В конце 20-х годов наш будущий европейский правозащитник распространял в Москве листовки, «протоколы и резолюции подпольного центра (троцкистской) оппозиции, проекты воззваний, шифры, списки арестованных» («Хранить вечно», с. 267).
Попал в ОГПУ, поскольку был молод — не осудили, отпустили. Во время коллективизации уже проводил «сталинскую линию партии» и раскулачивал русскую деревню. Перед войной поступил в ИФЛИ. В годы войны служил майором в политуправлении фронта в десятках километров от передовой и как «германист» сочинял опять же листовки, призывающие немцев сдаваться в плен, а когда мы вошли в Германию, ездил на агитмашине. В конце войны стал ярым поклонником Эренбурга, призывающего уничтожать «немецких самок», а после победы разрабатывал меры отмщения немцам: «расстрелять придется, может быть, миллиона полтора» («Хранить вечно», стр. 223).

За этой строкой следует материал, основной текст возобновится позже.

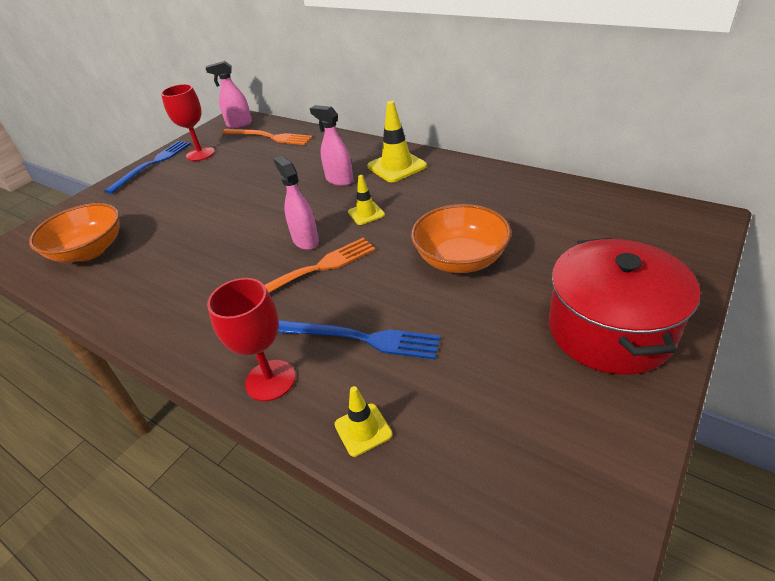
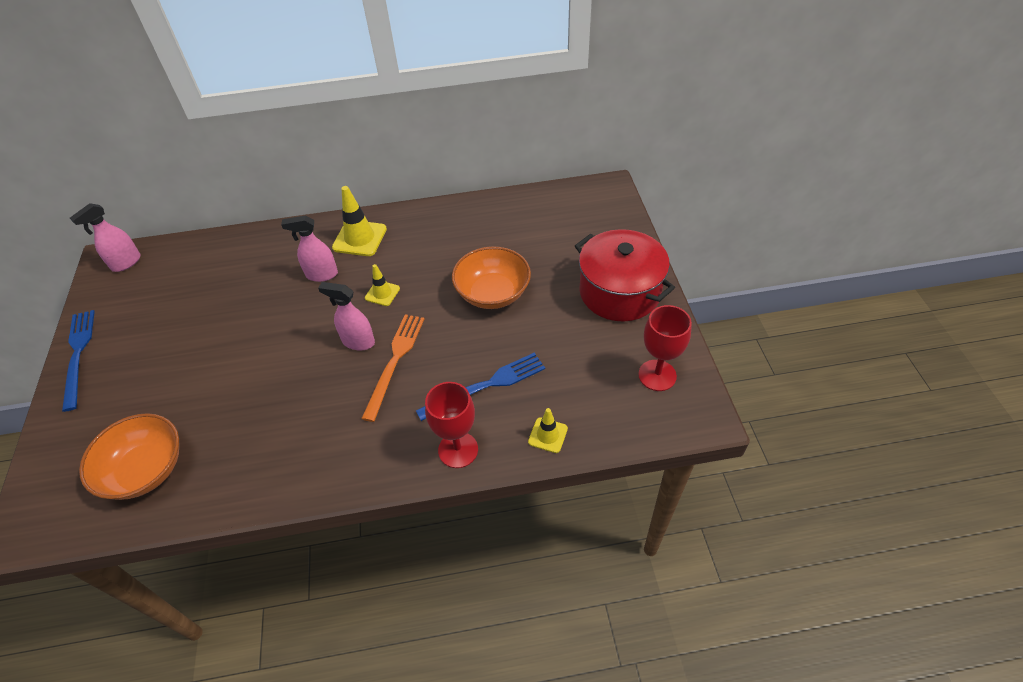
camera: 45 degrees left, 10 degrees up
red goblet [161,84,215,161] -> red goblet moved to [638,305,692,391]
orange fork [222,129,313,145] -> none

Во время наступления наших войск в Германии вел себя, как классический «маркитант» из стихотворения Самойлова: «пили с какими-то бойкими паненками», «Все эти дни и ночи мы пировали, пели, танцевали» (до окончания войны было еще несколько месяцев!); «Горел костер, благоухало жареное мясо… На столике теснились разнообразные бутылки — вина, коньяки, шнапс, — коробки и банки консервов… Мы пировали не спеша», «мы ели до отвала, подолгу спали» («Хранить вечно», стр. 183). А в перерывах между гульбой и застольями наш маркитант и специалист по германской литературе немного мародерничал: в немецких особняках «обнаружил великолепную библиотеку… Часть библиотеки погрузил в кузов».